→ YOUR TASK:
Copy out every line of the listing below word for word, leaving out the pictures.

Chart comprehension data
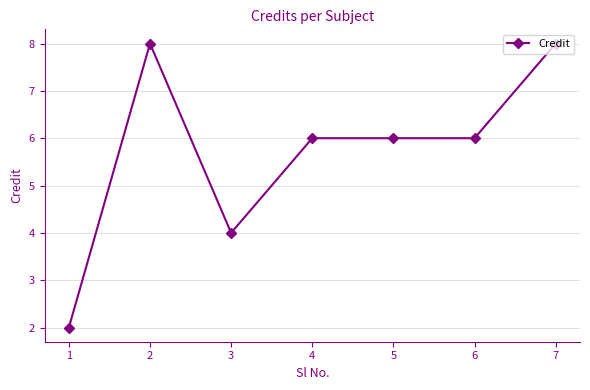

Is it true that the value at 3 is 2?

False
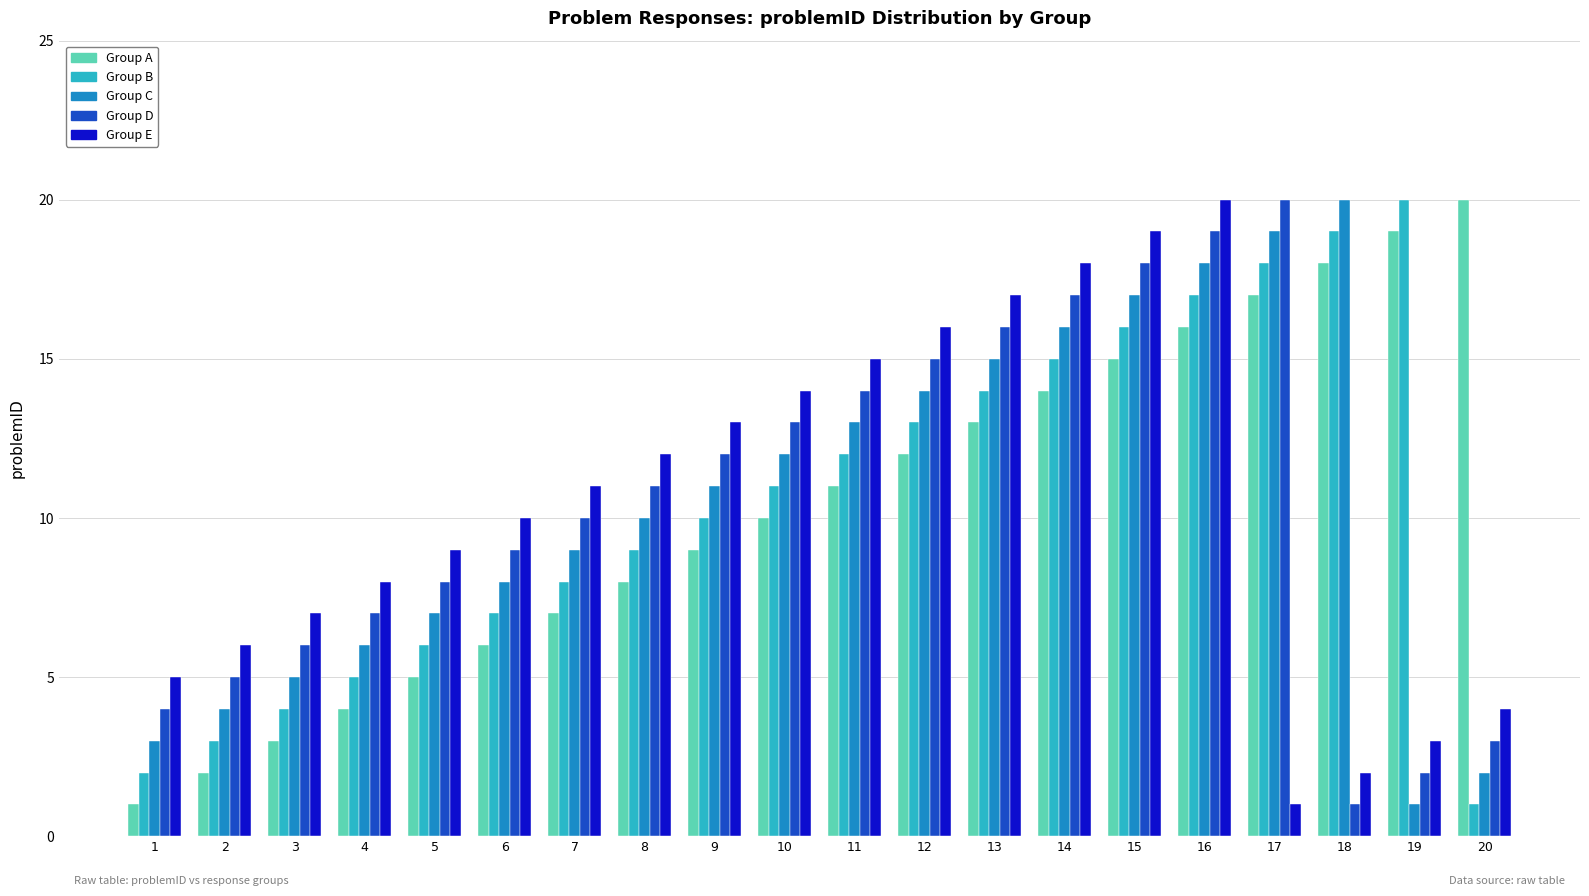

At 6, list the series in order from smallest to largest.

Group A, Group B, Group C, Group D, Group E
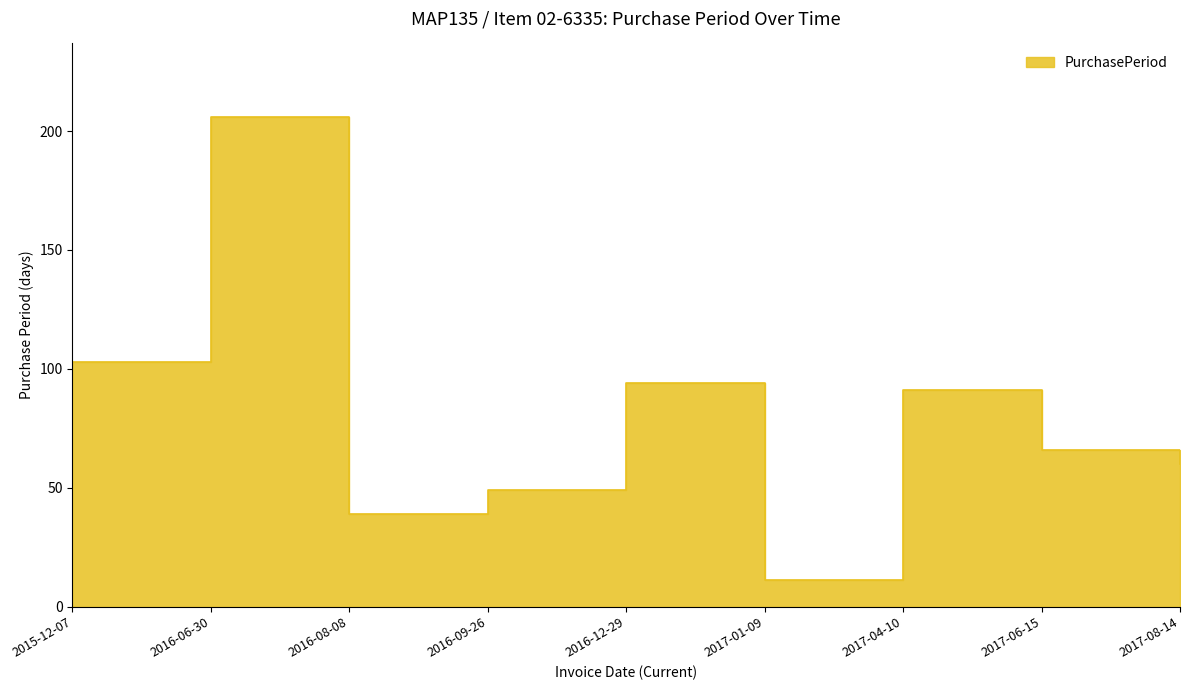

How many interior local peaks (higher than both neighbors) does the data have?

3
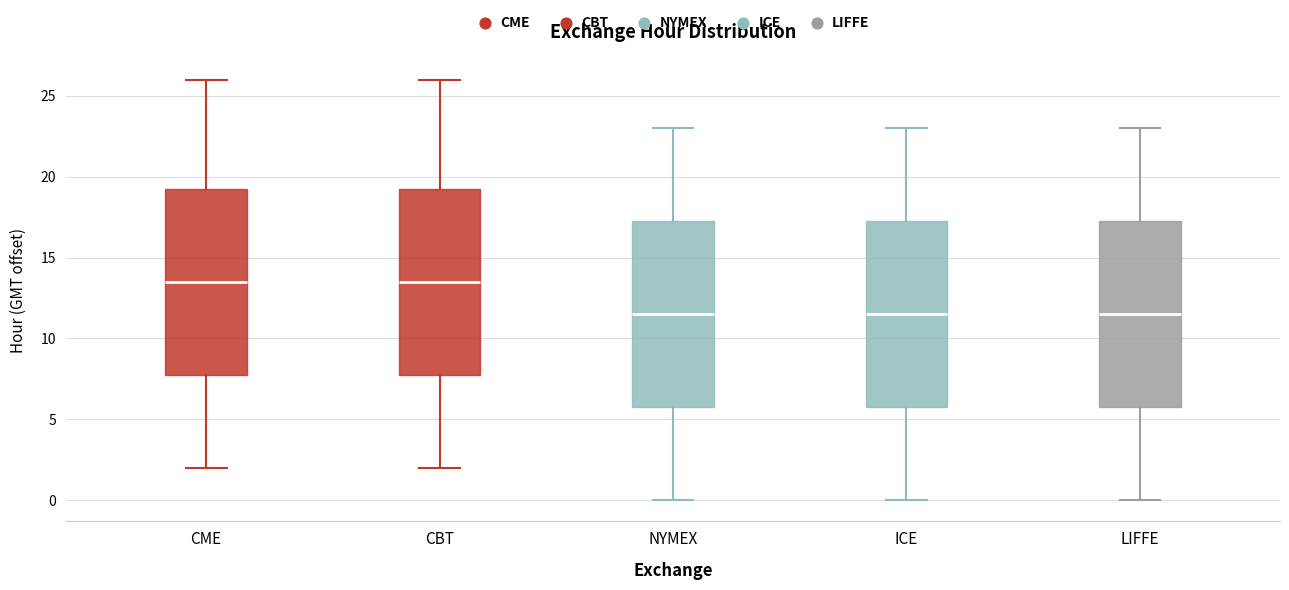

Reading left to right, transcribe this box plot: for each box, give where its median line is, the range the box spans, and where its two whiskers end, as read against the y-axis. The values are not printed on the chart, so give them approximately, as read against the axis.

CME: median 13.5, box 8.0 to 19.5, whiskers 2.0 to 26.0
CBT: median 13.5, box 8.0 to 19.5, whiskers 2.0 to 26.0
NYMEX: median 11.5, box 6.0 to 17.5, whiskers 0.0 to 23.0
ICE: median 11.5, box 6.0 to 17.5, whiskers 0.0 to 23.0
LIFFE: median 11.5, box 6.0 to 17.5, whiskers 0.0 to 23.0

→ SOLUTION:
Is it true that the value at 3 is 2?

False

At 6, list the series in order from smallest to largest.

Group A, Group B, Group C, Group D, Group E

How many interior local peaks (higher than both neighbors) does the data have?

3

Reading left to right, transcribe this box plot: for each box, give where its median line is, the range the box spans, and where its two whiskers end, as read against the y-axis. The values are not printed on the chart, so give them approximately, as read against the axis.

CME: median 13.5, box 8.0 to 19.5, whiskers 2.0 to 26.0
CBT: median 13.5, box 8.0 to 19.5, whiskers 2.0 to 26.0
NYMEX: median 11.5, box 6.0 to 17.5, whiskers 0.0 to 23.0
ICE: median 11.5, box 6.0 to 17.5, whiskers 0.0 to 23.0
LIFFE: median 11.5, box 6.0 to 17.5, whiskers 0.0 to 23.0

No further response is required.